Task statement: From the data below, repeat exactly the lines from the line with "Carro Renault: 4500 -> 3800" to the line with "Celular Xiaomi: 480.48 -> 369.96", both included.

Data:
_ _ _ _ _
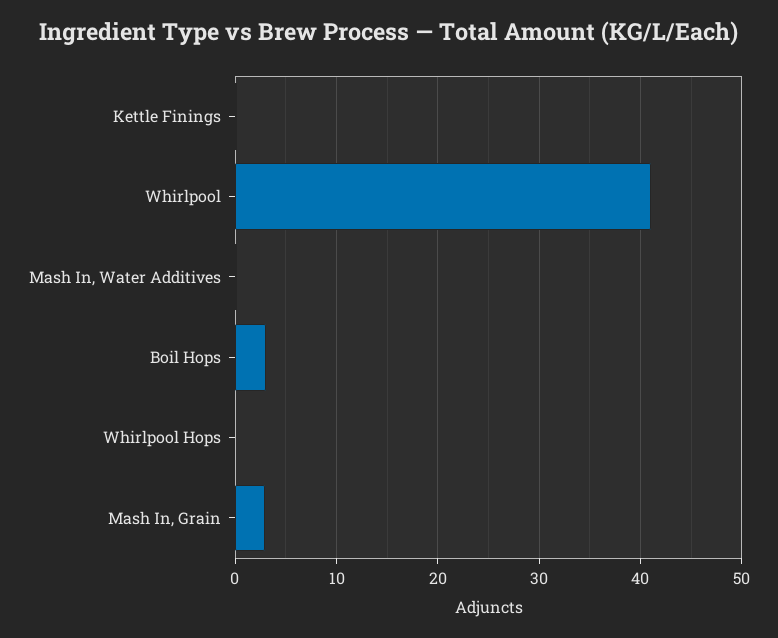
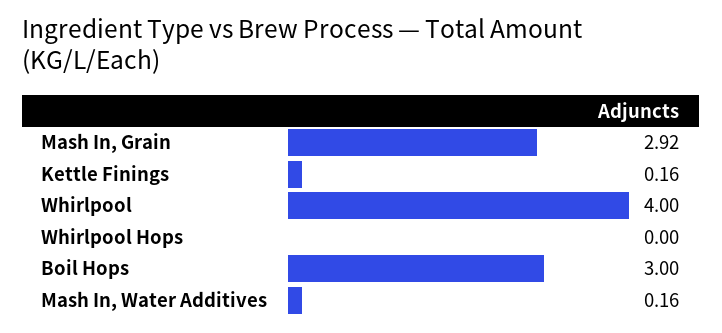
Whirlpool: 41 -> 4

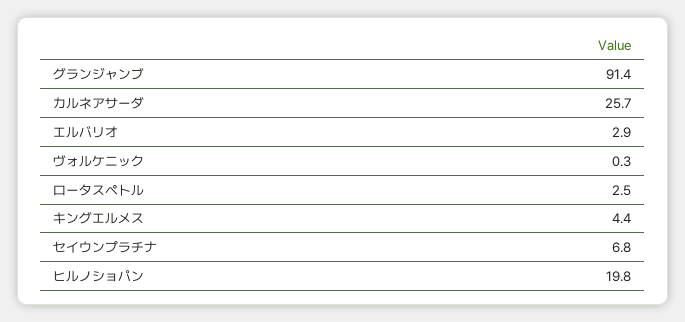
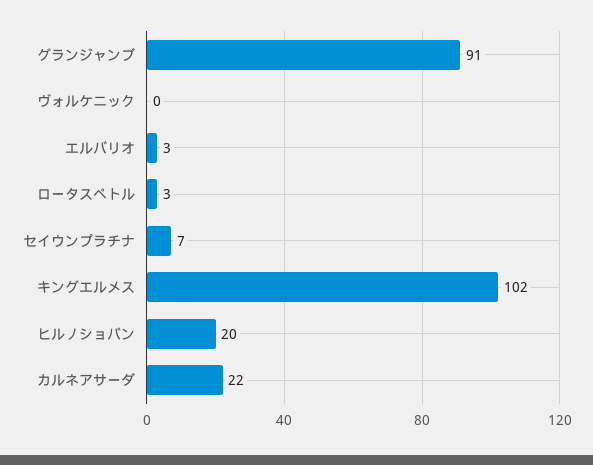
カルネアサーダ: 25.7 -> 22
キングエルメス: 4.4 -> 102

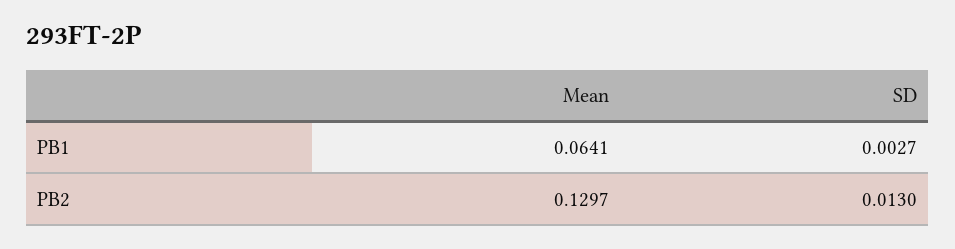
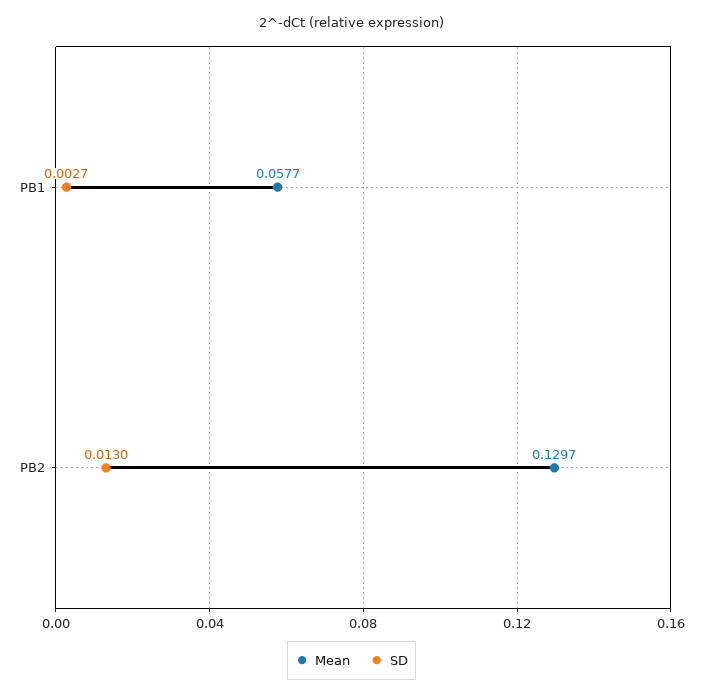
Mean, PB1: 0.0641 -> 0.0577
_ _ _ _ _
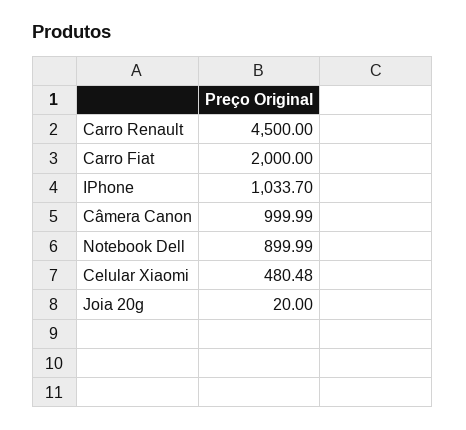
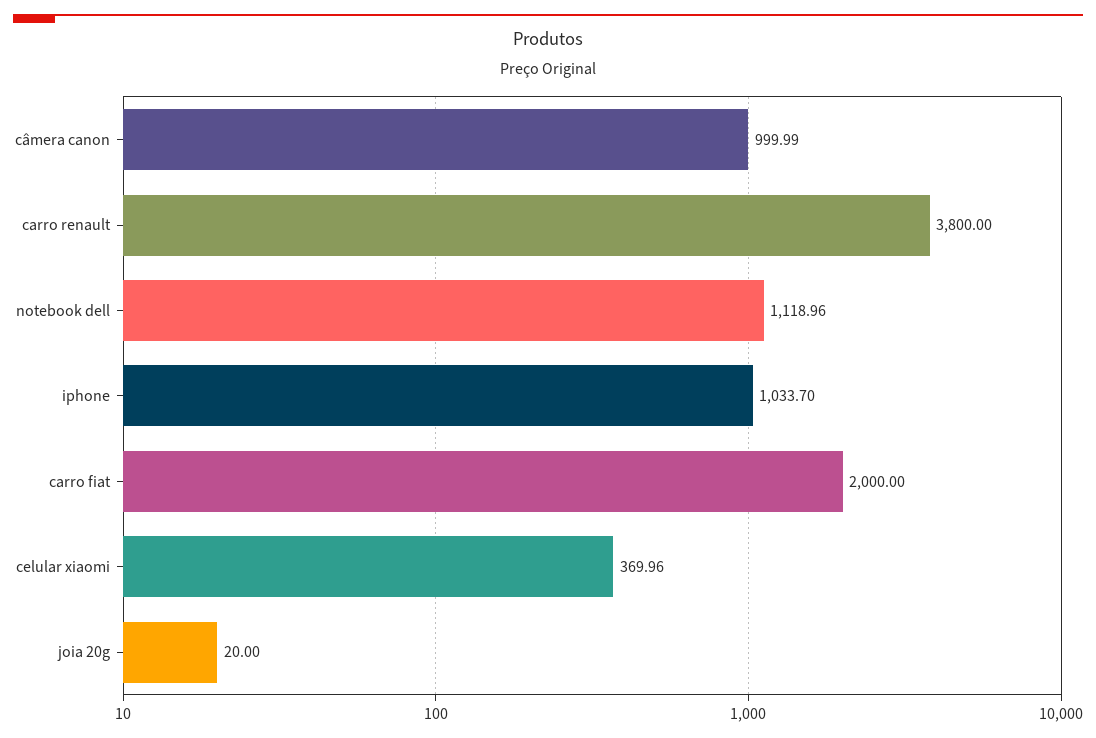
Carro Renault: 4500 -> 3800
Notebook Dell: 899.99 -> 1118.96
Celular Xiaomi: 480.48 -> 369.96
_ _ _ _ _
Solution for this problem:
Carro Renault: 4500 -> 3800
Notebook Dell: 899.99 -> 1118.96
Celular Xiaomi: 480.48 -> 369.96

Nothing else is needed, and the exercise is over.